A trade war will not induce the community to change its farm policies in the direction the US would like to see. Rather the reverse. It would strengthen the hand of those who want to be still more protectionist and who are demanding still more finance for farm support.

I can sympathize with the feeling that, in agriculture, the US takes on excessive burdens - that it assumes too much of the responsibility for balancing world supply and demand, either through stockpiling or through taking land temporarily out of production as it is doing this year. But the only way of putting this right is through negotiating a better sharing of responsibility - not just with the European Community but with other major exporting countries as well. Negotiating with the community - 10 governments who sometimes argue fiercely among themselves - is not always easy. But a way has got to be found.

I explained to members of the US administration, senators, congressmen, farm leaders, and others that what we needed was a detailed examination, commodity by commodity, with a view to obtaining a Western strategy for the world food market - a strategy that would not weaken either the US or Europe.

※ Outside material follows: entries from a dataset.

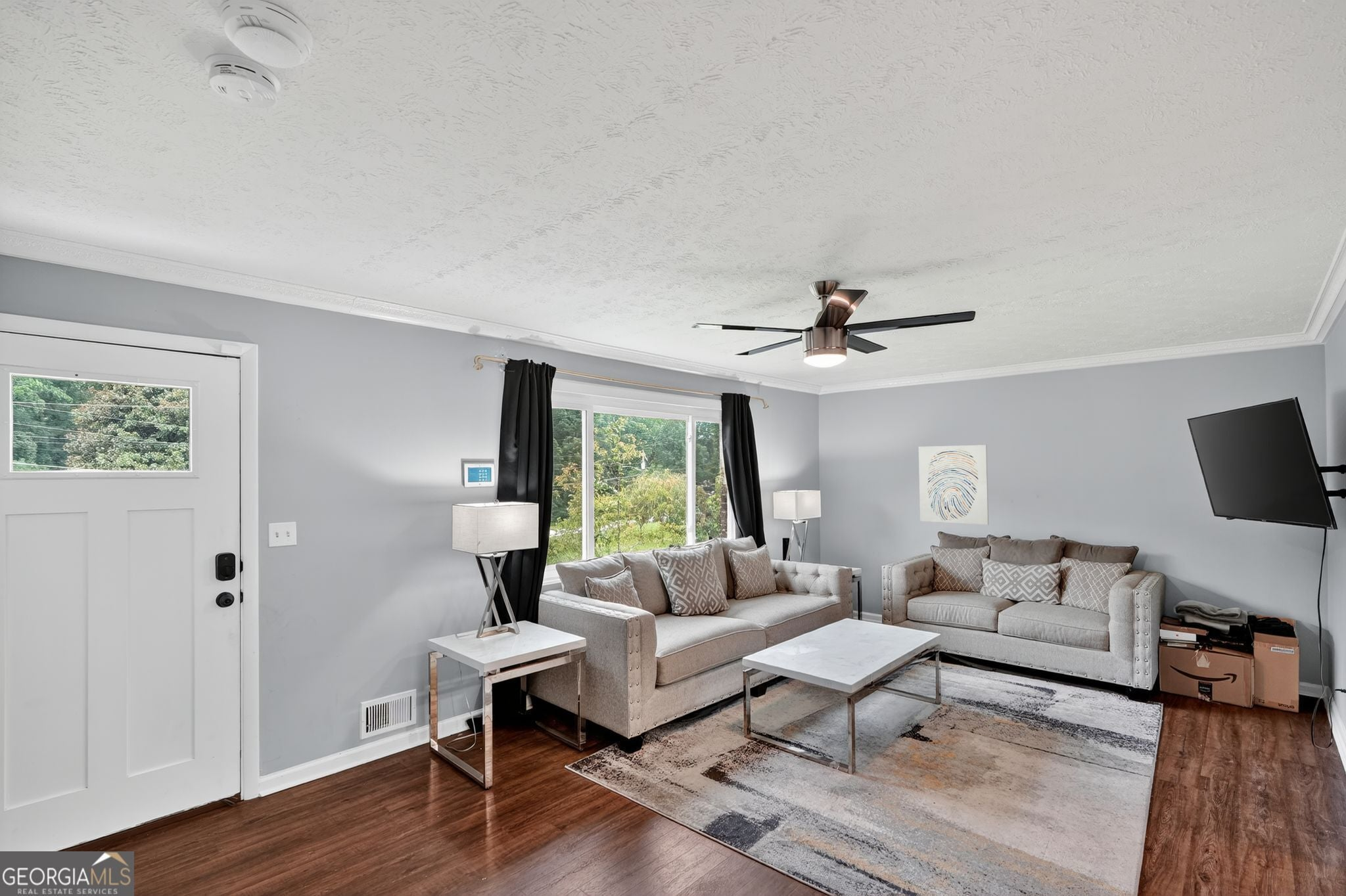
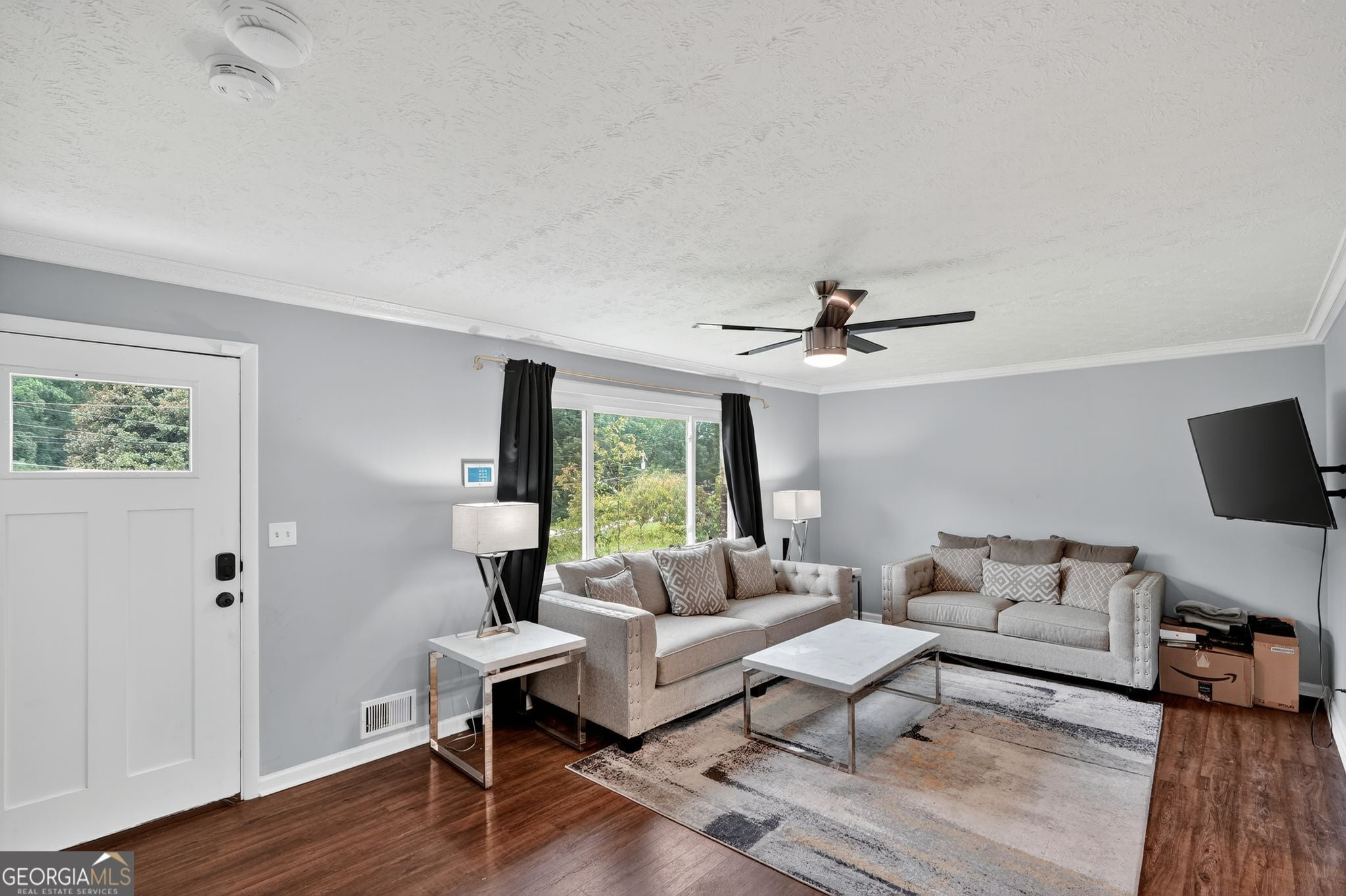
- wall art [918,444,989,526]
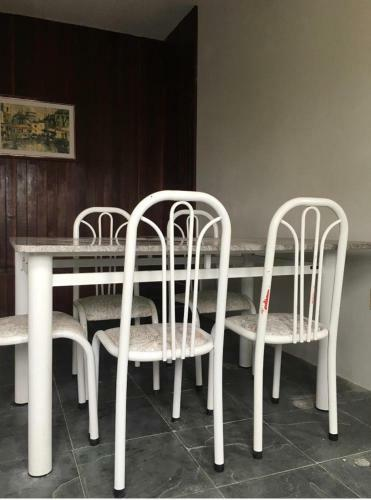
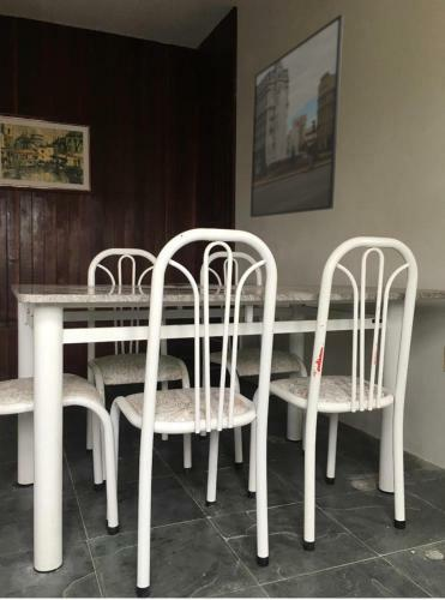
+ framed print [249,13,344,218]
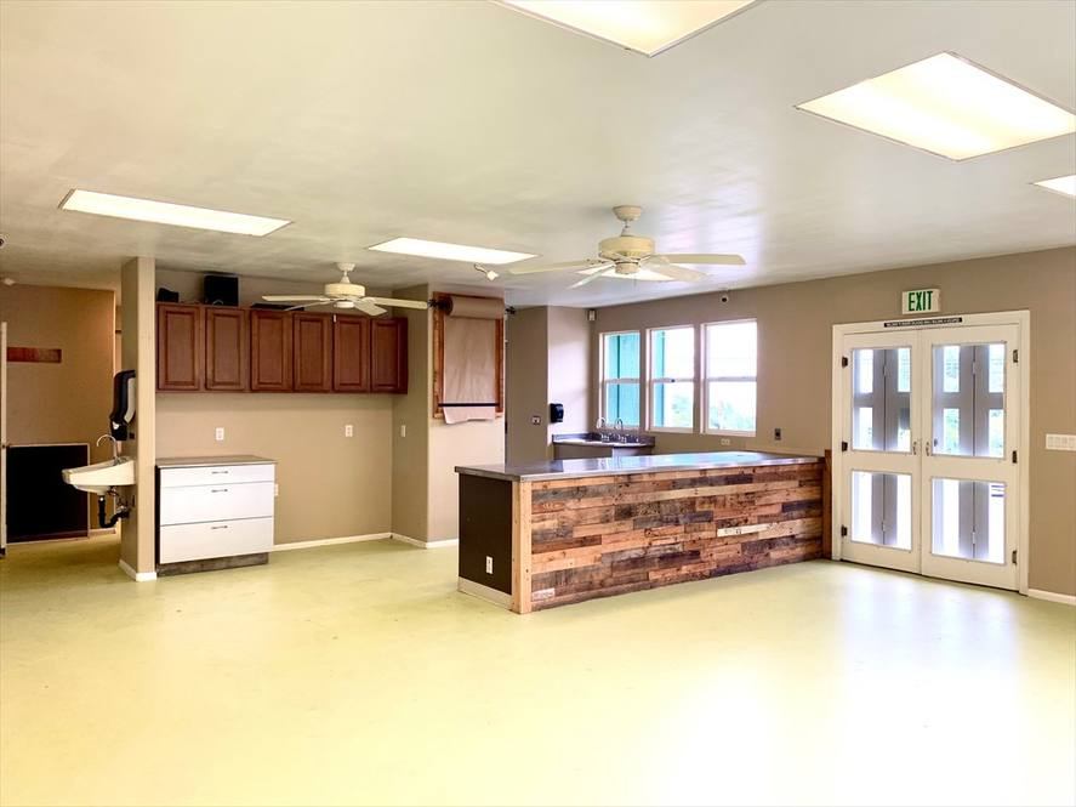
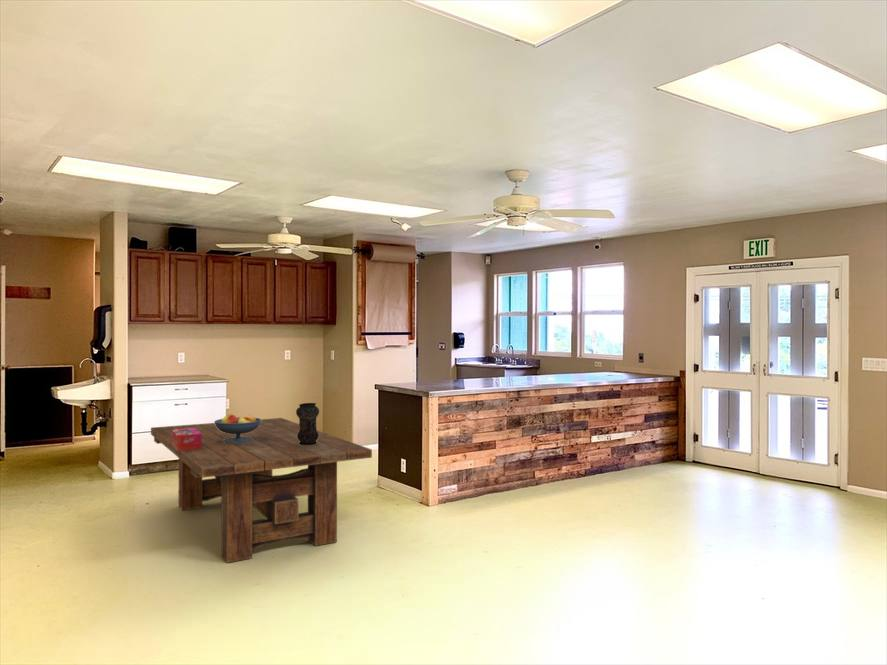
+ fruit bowl [213,413,262,443]
+ dining table [150,417,373,564]
+ vase [295,402,320,445]
+ tissue box [172,428,202,451]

Failure to achieve that would only bring rejoicing in Moscow.

A ''trade war'' is plainly absurd. The only real gainers would be the Russians. As huge and opportunist buyers on the world market, they would pay less for their imports. And they would love to see yet another dispute, on top of those over steel and the pipeline, likely to weaken the cohesion of the Western alliance. We simply must avoid that outcome. The British government will do all it can. Surely our friends and allies in the US will do the same.